A global equity index was up 0.1 percent, as was an index of European shares. MSCI's emerging markets index was down just 0.15 percent.
"It will be a buying opportunity when investors feel comfortable this rout we're in is over," said Paul Mendelsohn, chief investment strategist at Windham Financial Services in Charlotte, Vermont. "I don't think they want to step in front of it just yet until they have a feeling of where the bottom is going to be. We're not there yet."
The ADP report precedes Friday's highly anticipated U.S. government's monthly payrolls report.
U.S. Treasuries yields rose as investors bet that the report will come in relatively strong.
"I think that most participants are looking for a stronger number, mainly so they can buy at higher yields," said Thomas di Galoma, co-head of fixed-income rates at ED&F Man Capital in New York.
Benchmark 10-year Treasuries yields were just above 2.65 percent, after falling from more than 3 percent at the beginning of the year as investors flee emerging market assets and stocks tumble, increasing the safe-haven demand for U.S. government debt. The 10-year U.S. Treasury note was down 11/32 in price, the yield at 2.6639 percent.
Weakening economic data has increased views that the Federal Reserve may ease reductions in its bond purchase program if the economy worsens, though many market participants say the data needs to change considerably from current levels to alter the Fed's plans.

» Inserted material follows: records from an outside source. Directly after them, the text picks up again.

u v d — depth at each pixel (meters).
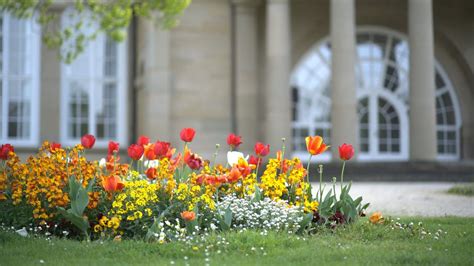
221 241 9.49
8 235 9.95
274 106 30.66
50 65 35.53
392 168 29.09
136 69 36.66
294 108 36.97
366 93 37.66
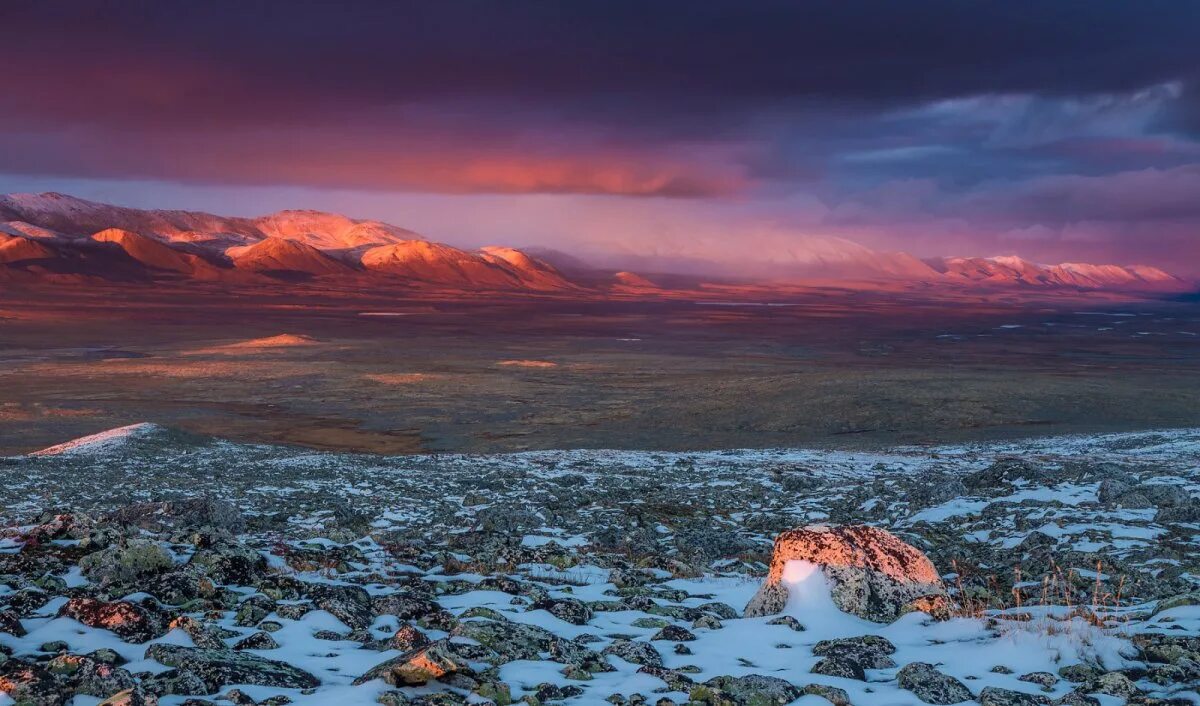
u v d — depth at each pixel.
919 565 10.34
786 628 9.27
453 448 87.19
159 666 7.16
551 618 9.97
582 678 7.48
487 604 10.81
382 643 8.42
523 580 13.39
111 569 10.56
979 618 9.20
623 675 7.66
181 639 7.98
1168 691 6.88
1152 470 29.23
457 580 13.02
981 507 23.11
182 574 10.38
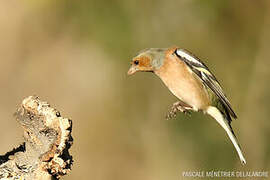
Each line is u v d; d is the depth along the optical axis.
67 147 6.88
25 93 15.95
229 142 14.20
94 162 15.18
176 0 14.91
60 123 6.77
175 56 8.71
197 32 14.98
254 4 14.97
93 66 15.55
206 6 14.88
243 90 14.80
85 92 15.66
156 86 15.21
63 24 15.71
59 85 15.96
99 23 15.10
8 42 16.33
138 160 15.03
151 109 15.19
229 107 8.79
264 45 14.91
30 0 15.48
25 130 6.98
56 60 16.30
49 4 15.44
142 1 14.91
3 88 15.93
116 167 15.13
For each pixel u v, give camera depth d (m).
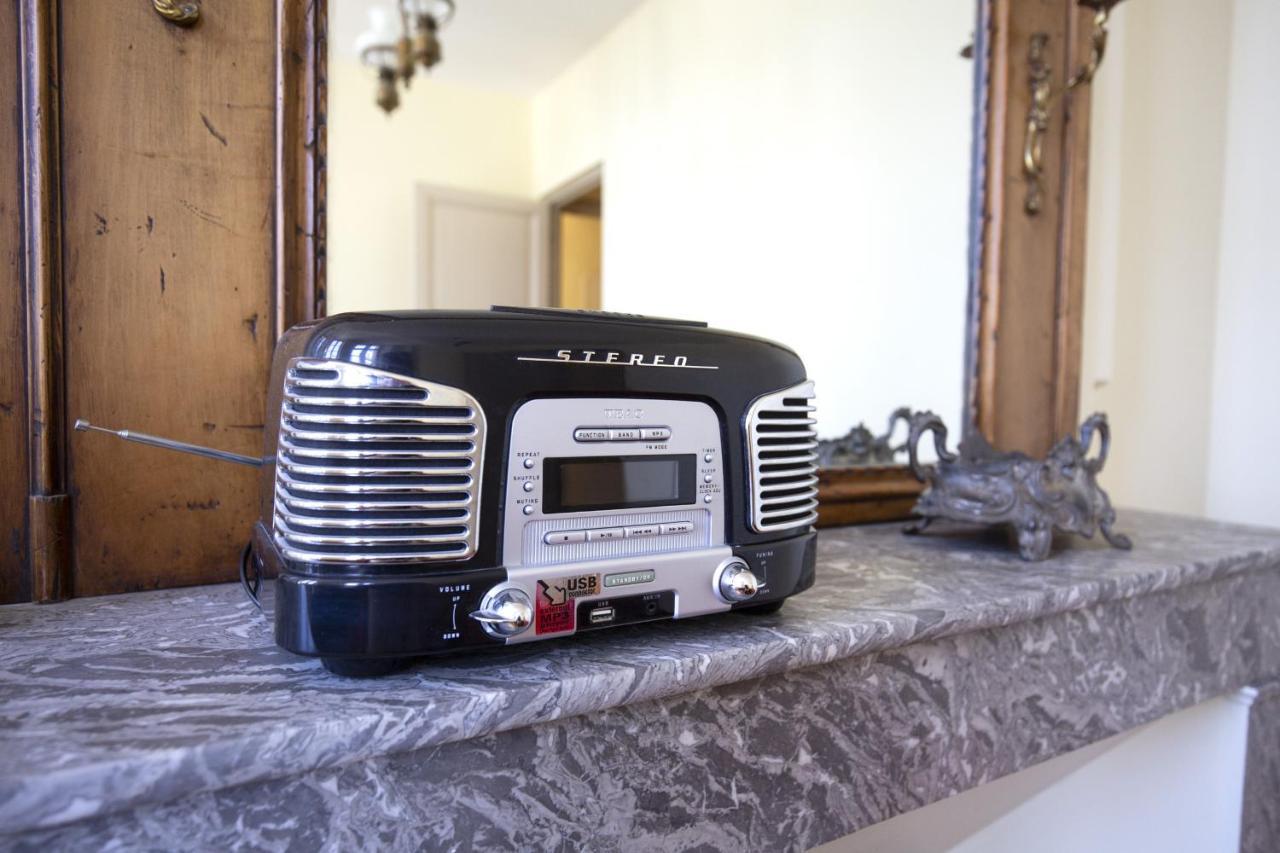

In the foreign exchange market, a dollar index briefly rose to session highs after the ISM data. The dollar index, which measures the greenback against a basket of major currencies, touched a session high of 81.240 before slipping back into negative territory at 81.054, down 0.08 percent on the day.
GOLD, OIL PRICES FIRM
Spot gold rose as much as 1.5 percent to a session high of $1,273.26 an ounce after the U.S. data. It was last up 0.3 percent at $1,257.80.
Oil prices edged higher. A U.S. industry report showed lower inventories and robust heating fuel demand due to cold weather in the United States.
The American Petroleum Institute's report on Tuesday showed crude stocks at the Cushing, Oklahoma, hub fell by 1.6 million barrels last week and distillates by 1.5 million barrels. Distillates include heating oil.
Brent crude was up 45 cents at $106.23 and U.S. crude was up 14 cents to $97.33.